Dataset entries:
------------------------------------------------------------------------

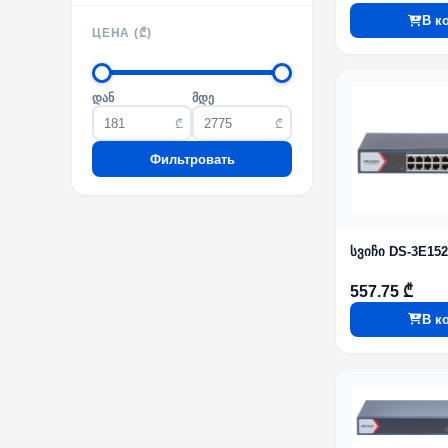
В к
ЦЕНА (₾)
დან
მდე
₾
₾
Фильтровать
სვიჩი DS-3E152
557.75 ₾
В к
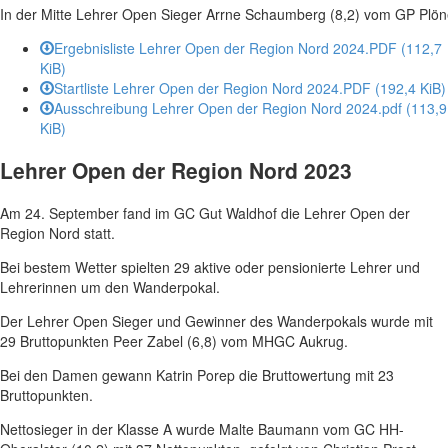
In der Mitte Lehrer Open Sieger Arrne Schaumberg (8,2) vom GP Plö
Ergebnisliste Lehrer Open der Region Nord 2024.PDF
(112,7
KiB)
Startliste Lehrer Open der Region Nord 2024.PDF
(192,4 KiB)
Ausschreibung Lehrer Open der Region Nord 2024.pdf
(113,9
KiB)
Lehrer Open der Region Nord 2023
Am 24. September fand im GC Gut Waldhof die Lehrer Open der
Region Nord statt.
Bei bestem Wetter spielten 29 aktive oder pensionierte Lehrer und
Lehrerinnen um den Wanderpokal.
Der Lehrer Open Sieger und Gewinner des Wanderpokals wurde mit
29 Bruttopunkten Peer Zabel (6,8) vom MHGC Aukrug.
Bei den Damen gewann Katrin Porep die Bruttowertung mit 23
Bruttopunkten.
Nettosieger in der Klasse A wurde Malte Baumann vom GC HH-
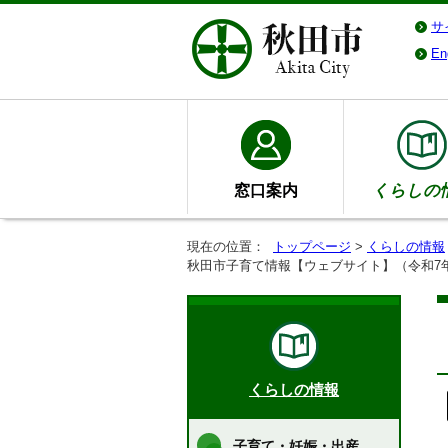
サ
En
窓口案内
くらしの
現在の位置：
トップページ
>
くらしの情報
秋田市子育て情報【ウェブサイト】（令和7
くらしの情報
子育て・妊娠・出産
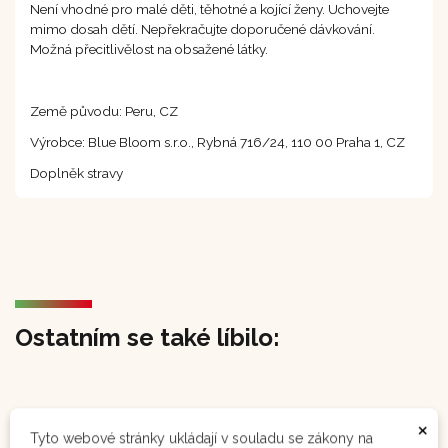
Není vhodné pro malé děti, těhotné a kojící ženy. Uchovejte
mimo dosah dětí. Nepřekračujte doporučené dávkování.
Možná přecitlivělost na obsažené látky.
Země původu: Peru, CZ
Výrobce: Blue Bloom s.r.o., Rybná 716/24, 110 00 Praha 1, CZ
Doplněk stravy
Ostatním se také líbilo:
×
Tyto webové stránky ukládají v souladu se zákony na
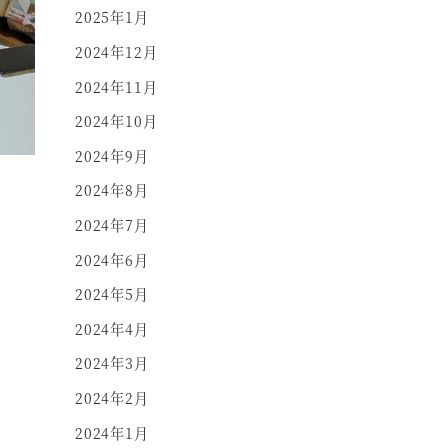
2025年1月
2024年12月
2024年11月
2024年10月
2024年9月
2024年8月
2024年7月
2024年6月
2024年5月
2024年4月
2024年3月
2024年2月
2024年1月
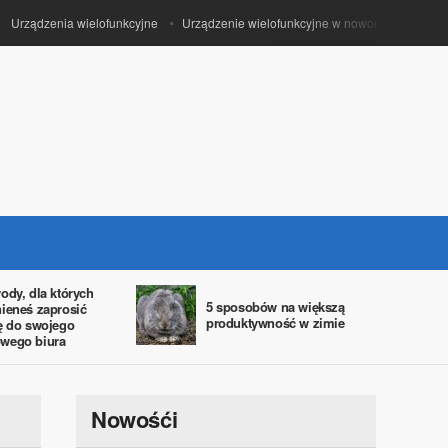
rządzenia wielofunkcyjne
Urządzenie wielofunkcyjne w nowoczesnym biurze
ody, dla których
5 sposobów na większą
ieneś zaprosić
produktywność w zimie
ę do swojego
wego biura
Nowośći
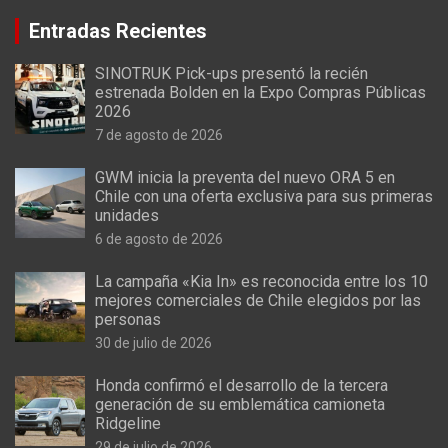
Entradas Recientes
SINOTRUK Pick-ups presentó la recién
estrenada Bolden en la Expo Compras Públicas
2026
7 de agosto de 2026
GWM inicia la preventa del nuevo ORA 5 en
Chile con una oferta exclusiva para sus primeras
unidades
6 de agosto de 2026
La campaña «Kia In» es reconocida entre los 10
mejores comerciales de Chile elegidos por las
personas
30 de julio de 2026
Honda confirmó el desarrollo de la tercera
generación de su emblemática camioneta
Ridgeline
29 de julio de 2026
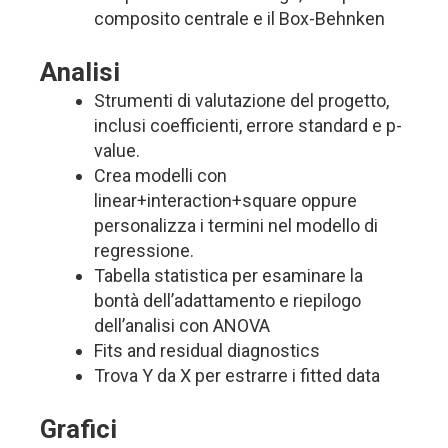
composito centrale e il Box-Behnken
Analisi
Strumenti di valutazione del progetto,
inclusi coefficienti, errore standard e p-
value.
Crea modelli con
linear+interaction+square oppure
personalizza i termini nel modello di
regressione.
Tabella statistica per esaminare la
bontà dell’adattamento e riepilogo
dell’analisi con ANOVA
Fits and residual diagnostics
Trova Y da X per estrarre i fitted data
Grafici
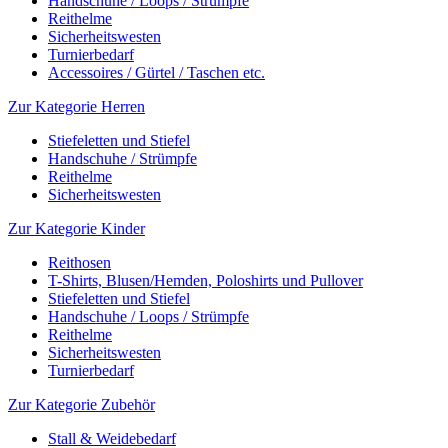
Handschuhe / Loops / Strümpfe
Reithelme
Sicherheitswesten
Turnierbedarf
Accessoires / Gürtel / Taschen etc.
Zur Kategorie Herren
Stiefeletten und Stiefel
Handschuhe / Strümpfe
Reithelme
Sicherheitswesten
Zur Kategorie Kinder
Reithosen
T-Shirts, Blusen/Hemden, Poloshirts und Pullover
Stiefeletten und Stiefel
Handschuhe / Loops / Strümpfe
Reithelme
Sicherheitswesten
Turnierbedarf
Zur Kategorie Zubehör
Stall & Weidebedarf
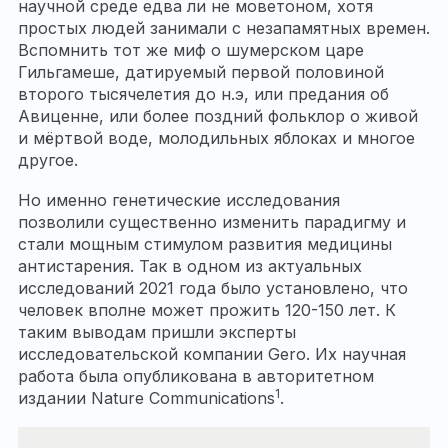
научной среде едва ли не моветоном, хотя
простых людей занимали с незапамятных времен.
Вспомнить тот же миф о шумерском царе
Гильгамеше, датируемый первой половиной
второго тысячелетия до н.э, или предания об
Авиценне, или более поздний фольклор о живой
и мёртвой воде, молодильных яблоках и многое
другое.
Но именно генетические исследования
позволили существенно изменить парадигму и
стали мощным стимулом развития медицины
антистарения. Так в одном из актуальных
исследований 2021 года было установлено, что
человек вполне может прожить 120-150 лет. К
таким выводам пришли эксперты
исследовательской компании Gero. Их научная
работа была опубликована в авторитетном
1
издании Nature Communications
.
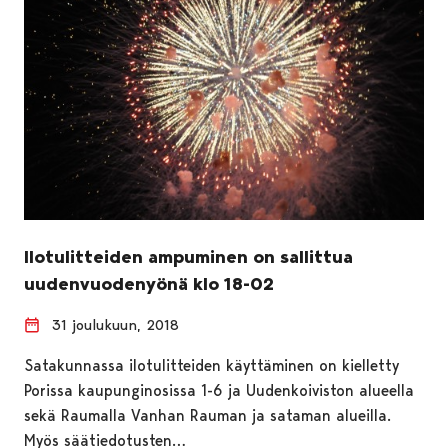
Ilotulitteiden ampuminen on sallittua
uudenvuodenyönä klo 18-02
31 joulukuun, 2018
Satakunnassa ilotulitteiden käyttäminen on kielletty
Porissa kaupunginosissa 1-6 ja Uudenkoiviston alueella
sekä Raumalla Vanhan Rauman ja sataman alueilla.
Myös säätiedotusten…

------------------------------------------------------------------------

● **Activity**:
Leaving out the pictures, print each line of the records above from the first up to and including the one that contains "Am 24. September", exactly as written.

● **Answer box**:
В к
ЦЕНА (₾)
დან
მდე
₾
₾
Фильтровать
სვიჩი DS-3E152
557.75 ₾
В к
In der Mitte Lehrer Open Sieger Arrne Schaumberg (8,2) vom GP Plö
Ergebnisliste Lehrer Open der Region Nord 2024.PDF
(112,7
KiB)
Startliste Lehrer Open der Region Nord 2024.PDF
(192,4 KiB)
Ausschreibung Lehrer Open der Region Nord 2024.pdf
(113,9
KiB)
Lehrer Open der Region Nord 2023
Am 24. September fand im GC Gut Waldhof die Lehrer Open der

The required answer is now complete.